Quality assessment is crucial, he says: it’s vital to ensure that experiments are of high quality. A failure to do so produces problems in the data. When analytical tools are then applied, problems with quality may be detected – in some cases mistakes can be corrected analytically, but sometimes it is not possible to salvage any data.
Computational genomics and epigenomics have interested Altuna throughout his career. Born in Turkey, he pursued undergraduate studies at the Sabanci University in Istanbul. “My original intent was to study molecular biology, but I got enthusiastic about bioinformatics after talking to a professor there.” He received his PhD from the University of Bergen, in Norway, where he worked on gene regulation, then held postdoctoral positions at Cornell Medical College in New York and at the FMI in Switzerland.
The group includes three postdocs and three PhD students who are engaged in diverse biomedical research projects. A central interest lies in developing original computational models for genomics and epigenomics – the relationship of particular variants of genes and the epigenetic changes they undergo (such as DNA methylation) – to biological processes and disease.
One project in this area, the focus of PhD students Katarzyna Wreczycka and Jonathan Ronen, concerns epigenetic changes found in cancer. While most cases of the disease exhibit features that are unique to individuals, patterns have emerged. Alongside the “usual suspects:” mutations in oncogenes known to disrupt essential biological processes, a number of tumors exhibit mutations in molecules involved in pathways that carry out epigenetic modifications of DNA. The students and their colleagues have further developed and maintained a popular software package called “methylKit” to approach the problem using statistical and machine-learning methods. They are particularly interested in more carefully characterizing brain cancers grouped under the term “neuroblastoma”, which is the most common cancer in infancy. In clinical practice the disease is generally classified into multiple risk categories: intermediate and low-risk categories can frequently be treated or in some cases disappear on their own; however, high-risk tumors relapse after treatment therefore difficult to treat and often aggressive. The scientists hope that their work will lead to a better understanding of the differences between risk categories – and likely the identification of more sub-types.

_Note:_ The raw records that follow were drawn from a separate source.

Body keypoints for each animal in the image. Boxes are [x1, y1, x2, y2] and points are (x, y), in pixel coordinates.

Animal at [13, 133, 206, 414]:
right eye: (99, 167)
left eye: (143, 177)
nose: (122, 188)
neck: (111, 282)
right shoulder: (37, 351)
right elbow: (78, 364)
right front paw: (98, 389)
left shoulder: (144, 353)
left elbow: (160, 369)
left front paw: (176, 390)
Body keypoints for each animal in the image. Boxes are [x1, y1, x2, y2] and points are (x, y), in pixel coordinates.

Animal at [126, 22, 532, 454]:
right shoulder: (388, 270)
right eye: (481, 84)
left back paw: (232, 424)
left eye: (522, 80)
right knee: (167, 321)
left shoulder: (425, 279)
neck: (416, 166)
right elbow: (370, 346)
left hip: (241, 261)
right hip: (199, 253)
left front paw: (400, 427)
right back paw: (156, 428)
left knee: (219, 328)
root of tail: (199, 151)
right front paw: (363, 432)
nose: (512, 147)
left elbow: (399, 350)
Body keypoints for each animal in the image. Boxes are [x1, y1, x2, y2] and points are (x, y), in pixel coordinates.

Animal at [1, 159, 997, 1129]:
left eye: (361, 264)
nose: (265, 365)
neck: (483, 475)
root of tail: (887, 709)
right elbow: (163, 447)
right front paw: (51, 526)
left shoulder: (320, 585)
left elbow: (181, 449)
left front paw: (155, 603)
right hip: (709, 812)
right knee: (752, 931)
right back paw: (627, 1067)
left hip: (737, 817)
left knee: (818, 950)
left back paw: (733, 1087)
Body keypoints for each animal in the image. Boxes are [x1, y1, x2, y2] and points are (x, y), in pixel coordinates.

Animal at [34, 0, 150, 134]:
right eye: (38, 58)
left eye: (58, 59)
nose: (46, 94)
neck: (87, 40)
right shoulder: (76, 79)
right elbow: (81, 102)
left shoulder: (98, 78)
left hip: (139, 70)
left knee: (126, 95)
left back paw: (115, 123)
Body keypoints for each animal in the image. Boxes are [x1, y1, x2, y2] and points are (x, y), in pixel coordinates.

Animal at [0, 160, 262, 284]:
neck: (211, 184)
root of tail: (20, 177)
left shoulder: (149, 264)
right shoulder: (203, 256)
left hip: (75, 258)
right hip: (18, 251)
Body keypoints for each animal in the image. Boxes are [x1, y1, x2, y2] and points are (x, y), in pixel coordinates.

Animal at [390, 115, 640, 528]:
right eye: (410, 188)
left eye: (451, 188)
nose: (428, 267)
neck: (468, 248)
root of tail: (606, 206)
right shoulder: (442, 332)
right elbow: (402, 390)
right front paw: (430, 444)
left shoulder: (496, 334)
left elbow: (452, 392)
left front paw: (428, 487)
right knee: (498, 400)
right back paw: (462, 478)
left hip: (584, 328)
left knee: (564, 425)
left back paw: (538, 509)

Another student, Inga Patarcic, is working on data concerning “long-range” gene regulation: the processes by which a gene’s activity is controlled by sequences that may lie far away from it on a strand of DNA, or even on another chromosome altogether. Inga and other members of the group are trying to develop methods that integrate data about many types of gene regulation into a single database.
Katarzyna and scientist Verdan Franke are carrying out a parallel project to process, integrate, analyze and visualize many different types of data through the construction of a tool called “genomation”. This will permit information obtained from diverse experiments to be mapped onto regions of the genome to discover patterns related to complex biological processes and diseases. The effort aims to “translate computer science and statistics research to biological problems” in a way that helps researchers visualize relationships in extremely complex biological data of different types.